## WORK ORDER
Leaving out all images, return the entries below exactly.

(Change detection outputs)
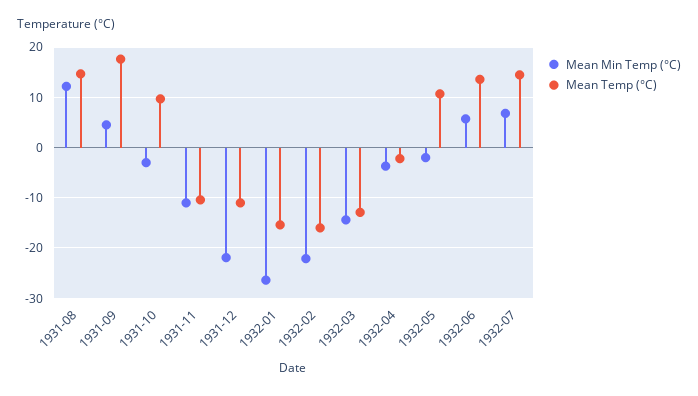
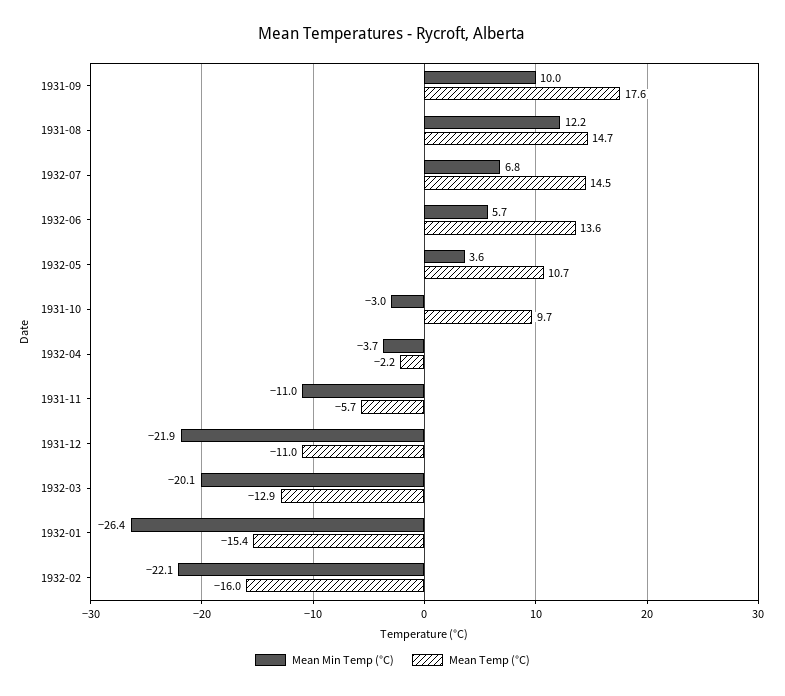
  {
    "Mean Min Temp (°C)": {
      "1931-08": 12.2,
-     "1931-09": 4,
+     "1931-09": 10,
      "1931-10": -3,
      "1931-11": -11,
      "1931-12": -21.9,
      "1932-01": -26.4,
      "1932-02": -22.1,
-     "1932-03": -14,
+     "1932-03": -20.1,
      "1932-04": -3.7,
-     "1932-05": -2,
+     "1932-05": 3.6,
      "1932-06": 5.7,
      "1932-07": 6.8
    },
    "Mean Temp (°C)": {
      "1931-08": 14.7,
      "1931-09": 17.6,
      "1931-10": 9.7,
-     "1931-11": -10,
+     "1931-11": -5.7,
      "1931-12": -11,
      "1932-01": -15.4,
      "1932-02": -16,
      "1932-03": -12.9,
      "1932-04": -2.2,
      "1932-05": 10.7,
      "1932-06": 13.6,
      "1932-07": 14.5
    }
  }

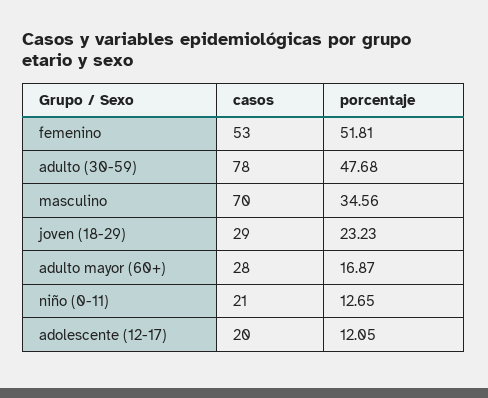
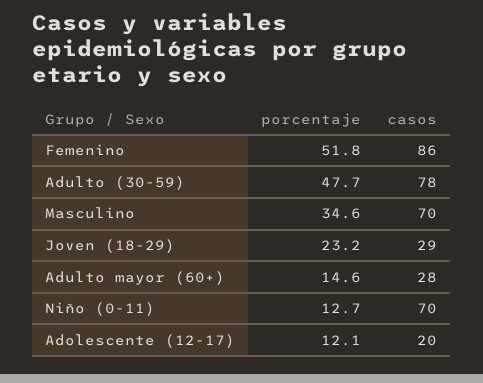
  {
    "casos": {
-     "femenino": 53,
+     "femenino": 86,
      "adulto (30-59)": 78,
      "masculino": 70,
      "joven (18-29)": 29,
      "adulto mayor (60+)": 28,
-     "niño (0-11)": 21,
+     "niño (0-11)": 70,
      "adolescente (12-17)": 20
    },
    "porcentaje": {
      "femenino": 51.81,
      "adulto (30-59)": 47.68,
      "masculino": 34.56,
      "joven (18-29)": 23.23,
-     "adulto mayor (60+)": 16.87,
+     "adulto mayor (60+)": 14.6,
      "niño (0-11)": 12.65,
      "adolescente (12-17)": 12.05
    }
  }

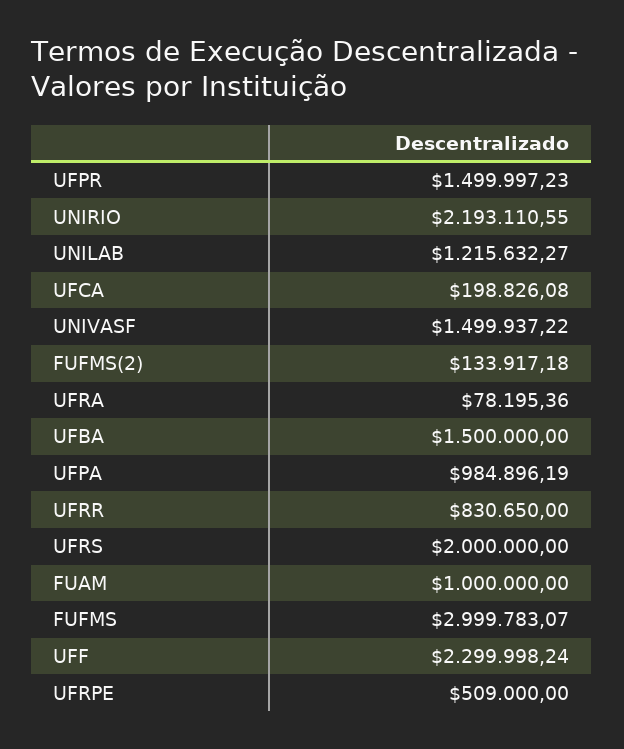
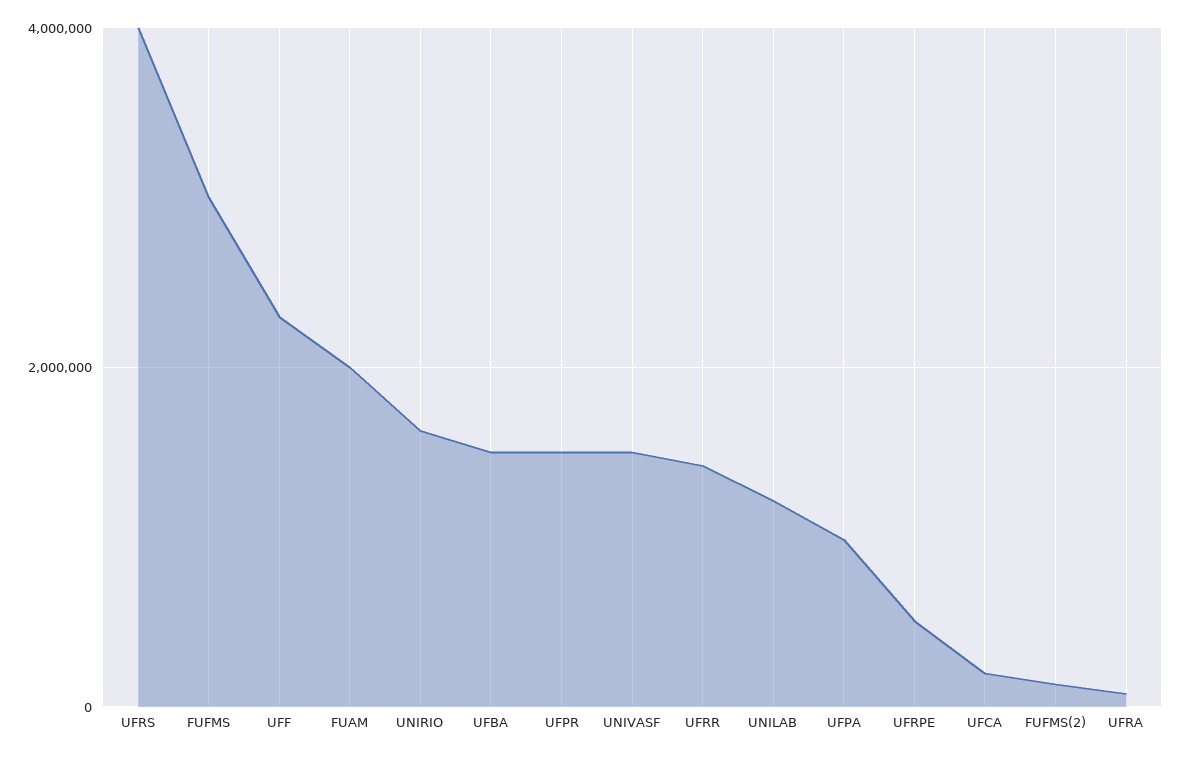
  {
    "UFPR": 1499997.23,
-   "UNIRIO": 2193110.55,
+   "UNIRIO": 1600000,
    "UNILAB": 1215632.27,
    "UFCA": 198826.08,
    "UNIVASF": 1499937.22,
    "FUFMS(2)": 133917.18,
    "UFRA": 78195.36,
    "UFBA": 1500000,
    "UFPA": 984896.19,
-   "UFRR": 830650,
+   "UFRR": 1400000,
-   "UFRS": 2000000,
+   "UFRS": 4000000,
-   "FUAM": 1000000,
+   "FUAM": 2000000,
    "FUFMS": 2999783.07,
    "UFF": 2299998.24,
    "UFRPE": 509000
  }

## SOLUTION TO THE PROBLEM
  {
    "Mean Min Temp (°C)": {
      "1931-08": 12.2,
-     "1931-09": 4,
+     "1931-09": 10,
      "1931-10": -3,
      "1931-11": -11,
      "1931-12": -21.9,
      "1932-01": -26.4,
      "1932-02": -22.1,
-     "1932-03": -14,
+     "1932-03": -20.1,
      "1932-04": -3.7,
-     "1932-05": -2,
+     "1932-05": 3.6,
      "1932-06": 5.7,
      "1932-07": 6.8
    },
    "Mean Temp (°C)": {
      "1931-08": 14.7,
      "1931-09": 17.6,
      "1931-10": 9.7,
-     "1931-11": -10,
+     "1931-11": -5.7,
      "1931-12": -11,
      "1932-01": -15.4,
      "1932-02": -16,
      "1932-03": -12.9,
      "1932-04": -2.2,
      "1932-05": 10.7,
      "1932-06": 13.6,
      "1932-07": 14.5
    }
  }

  {
    "casos": {
-     "femenino": 53,
+     "femenino": 86,
      "adulto (30-59)": 78,
      "masculino": 70,
      "joven (18-29)": 29,
      "adulto mayor (60+)": 28,
-     "niño (0-11)": 21,
+     "niño (0-11)": 70,
      "adolescente (12-17)": 20
    },
    "porcentaje": {
      "femenino": 51.81,
      "adulto (30-59)": 47.68,
      "masculino": 34.56,
      "joven (18-29)": 23.23,
-     "adulto mayor (60+)": 16.87,
+     "adulto mayor (60+)": 14.6,
      "niño (0-11)": 12.65,
      "adolescente (12-17)": 12.05
    }
  }

  {
    "UFPR": 1499997.23,
-   "UNIRIO": 2193110.55,
+   "UNIRIO": 1600000,
    "UNILAB": 1215632.27,
    "UFCA": 198826.08,
    "UNIVASF": 1499937.22,
    "FUFMS(2)": 133917.18,
    "UFRA": 78195.36,
    "UFBA": 1500000,
    "UFPA": 984896.19,
-   "UFRR": 830650,
+   "UFRR": 1400000,
-   "UFRS": 2000000,
+   "UFRS": 4000000,
-   "FUAM": 1000000,
+   "FUAM": 2000000,
    "FUFMS": 2999783.07,
    "UFF": 2299998.24,
    "UFRPE": 509000
  }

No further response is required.